The 600- to 800-foot contour running from the Fingers to Thrasher where the Chinook migrate every April and May.

The Money Hole

A 200-foot-deep trench in Entrance Reef, which requires great care in fishing due to the rapidly changing structure.

The Hook

The North Eastern part of Gabriola Reef, south of Thrasher Reef.

I’ve fished them all and like most anglers, I’ve had varied results. That’s where a fish whisperer like Bob comes in. Fishing with Bob has most certainly been my best reminder of getting back to basics and the belief that “If it ain’t broke, don’t fix it.” You won’t find the trending and fanciest gear on Bob’s boat.
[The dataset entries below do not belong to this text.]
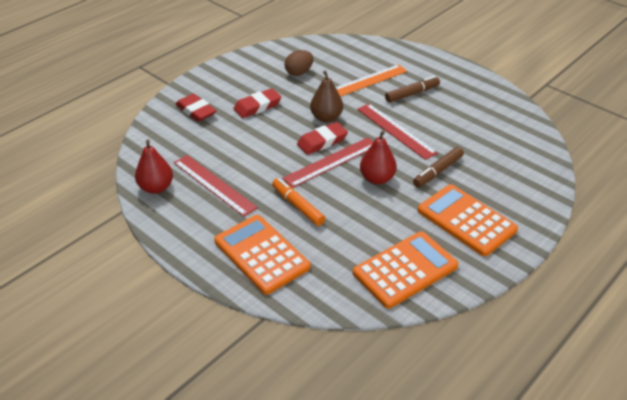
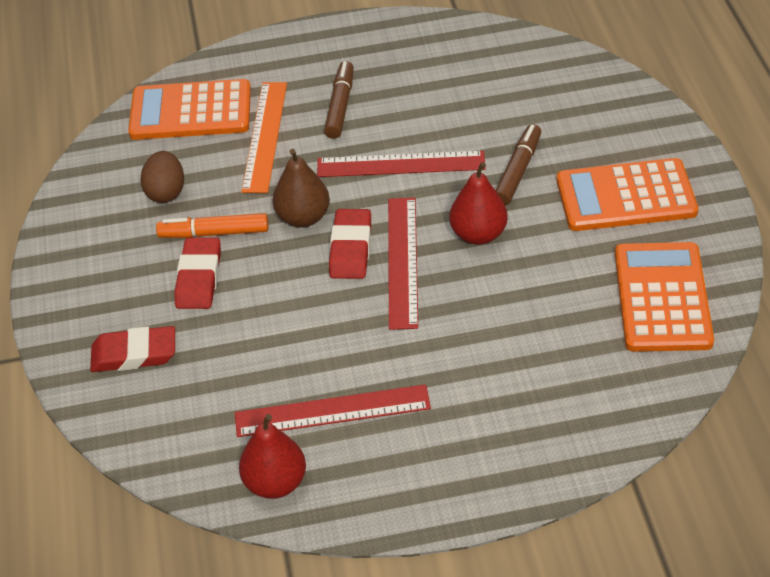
camera: 50 degrees left, 5 degrees up
orange calculator [214,215,311,295] -> orange calculator moved to [128,79,251,140]
orange marker [272,178,326,226] -> orange marker moved to [156,213,268,238]
brown marker [413,147,464,187] -> brown marker turned 150 degrees counterclockwise [496,124,541,206]

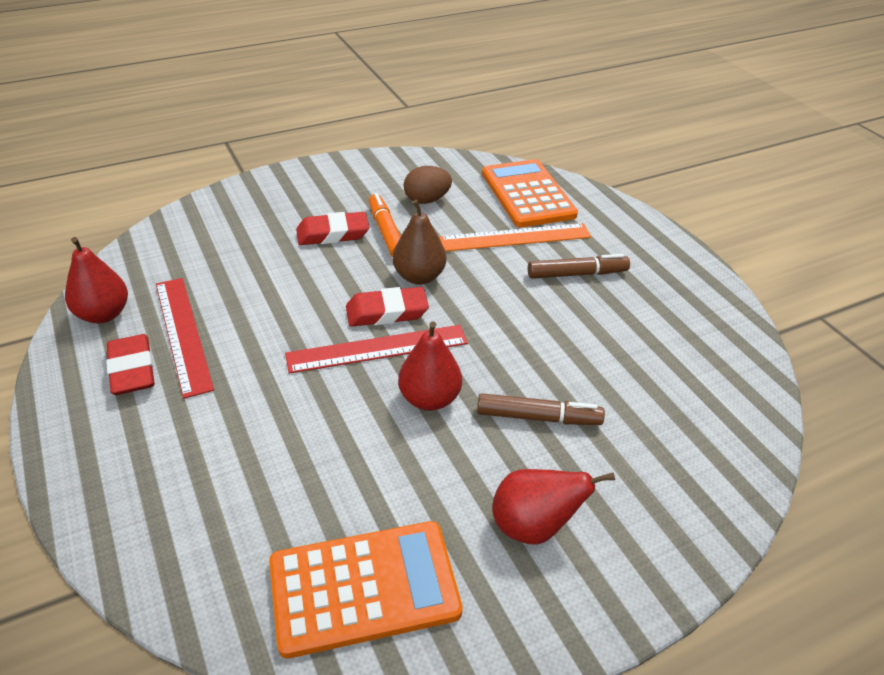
camera: 70 degrees right, 5 degrees down
red eraser [90,326,175,372] -> red eraser moved to [106,334,155,395]
red ruler [317,151,486,177] -> none
orange calculator [557,158,698,231] -> red pear [492,469,615,544]

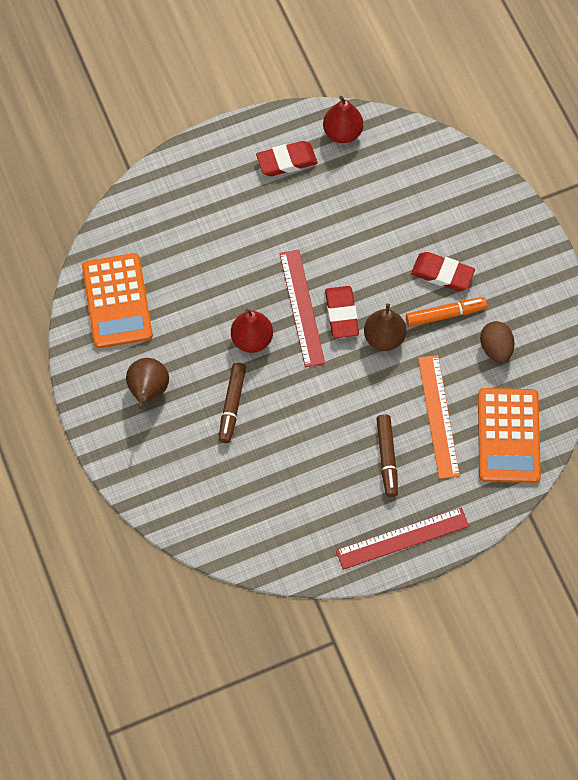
camera: 95 degrees right, 25 degrees up
red ruler [156,278,214,399] -> red ruler moved to [336,507,469,570]
red eraser [296,212,369,245] -> red eraser turned 60 degrees counterclockwise [411,252,475,291]
orange calculator [482,159,578,228] -> orange calculator turned 105 degrees clockwise [478,388,541,483]
red pear [492,469,615,544] -> brown pear [126,358,169,409]

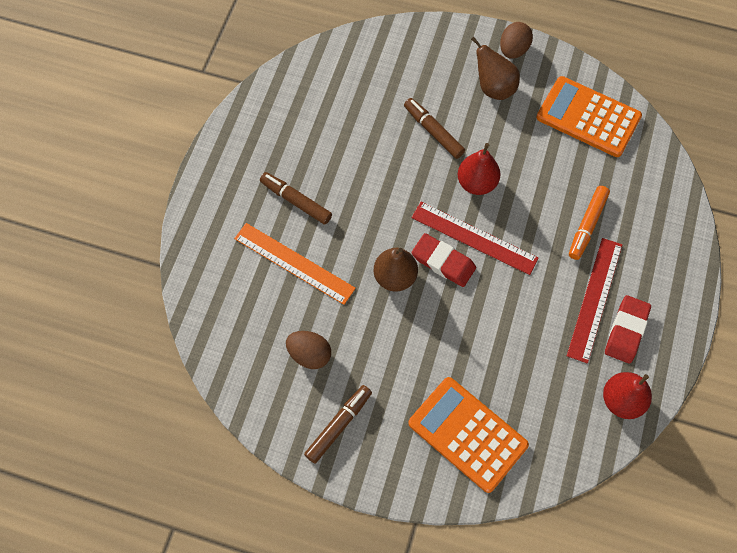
camera: 130 degrees right, 0 degrees up
red ruler [336,507,469,570] -> red ruler moved to [567,238,622,364]
orange marker [406,297,487,327] -> orange marker moved to [569,186,610,260]
red eraser [411,252,475,291] -> none
orange calculator [478,388,541,483] -> orange calculator moved to [408,377,529,493]
none -> brown marker [304,385,372,464]
none -> brown egg [500,22,533,59]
You won’t find sponsored products. You will find a clean, safe boat, with the best-natured, happy-go-lucky captain on Vancouver Island at its helm. And you will find fish—he knows them by name in the area and is happy to make introductions. If anyone will be catching around Gabriola, it will be Bob, who runs Silver Blue Charters (www.silverbluecharters.com). Anyone who’s been a reader of this magazine for the past 18 years will be nodding their head right now. So, here’s how we did with Bob and his business, Silver Blue Charters…

As the east coast Vancouver Island fishing maxim goes, “Use any colour you want, as long as it’s green!” We did just that—Green Glow Hot Spot flashers. As for bait, we used 3-inch Silver Horde spoons—Evil Eye & Pink Sink spoons with a spot of Pro-Cure Herring Super Gel for scent—the entire trip and caught the majority of our fish on the rising tide. Fishing through the low tide change at 10:04 a.m., we started our day at the Grande at 8 a.m., fishing 130 to 160 ft of water, at the bottom. With no baitfish showing up on the finder, we decided to try our luck at Thrasher—a much more advanced area with strong currents and often murky Fraser River-deposited waters.

We trolled between the Thrasher marker and Red Can (which is actually green; go figure) in 120 to 130 ft. We hit our fish on the eastern part of Gabriola Reef, fishing out from “the Hook” at 140 ft in 160 ft of water. And while fishing approximately one mile west of the Thrasher marker in 600 ft of water—wham, wham, wham! We landed our second Chinook that hit at 180 ft on the downrigger, and quickly had a doubleheader with one undersized released Chinook at 180 ft and one at 200 ft on the downriggers. Feeling satisfied and done with wonky current and chop, we moved back to the calm waters of the east side of Gabriola. It wasn’t long until we landed the largest Chinook of the day while bottom bouncing “the Waterfall” in 160 ft of water.

With such glass water conditions, we decided to pursue bottom fish around 2 p.m., since there was minimal current. Over the course of the day we saw a lot of boats fishing, but not much in the way of nets. While jigging Entrance Reef, we fished water depths from 60 to 120 ft with bait on slider outfits and jigs. Even though the drift was ideal, the pinnacles and shelf positions are difficult to maintain without using the outboard. Nevertheless, we picked up our limit of cod and one perfect table ling.

And after putting in countless hours of fishing this area for the better part of the past 8 years, it was amazing to catch and learn so much from a day on the water with Bob.

A gorgeous run back through the Flat Top Islands into Silva Bay ended with cleaning and packing our catch for the trip home. After a short drive back through the forest and past the turkey vultures parading on the turnoff from North Road and Horseshoe, we rewarded ourselves with a cold beer and fried pickles at the Skol Pub while waiting at the Gabriola-Nanaimo ferry.

After a day like this, and while having a lovely dinner with my family in Lantzville, I asked myself silently, “Why go anywhere else on Vancouver Island when there’s this at Nanaimo’s doorstep?” Well, I suppose we’ll have to answer that in the next edition of “On The Water,” won’t we?

Bob Meyer, Silver Blue Charters & Joel Unickow

2 Comments

  1. Steve Wohlleben says:

    Gabriola is not Bob’s Island and nothing in this article is true! Fake News! I am an expert, having attained my Doctorate of Fishology, awarded in 1998 by Captain Meyer, so believe me, I know. (JK everyone) 😉

  2. Steve Wohlleben says:

    Well, maybe some of it’s true… Bob does share his island with others but you better come soon. Did you see how long he’s fished here! Carpe Diem!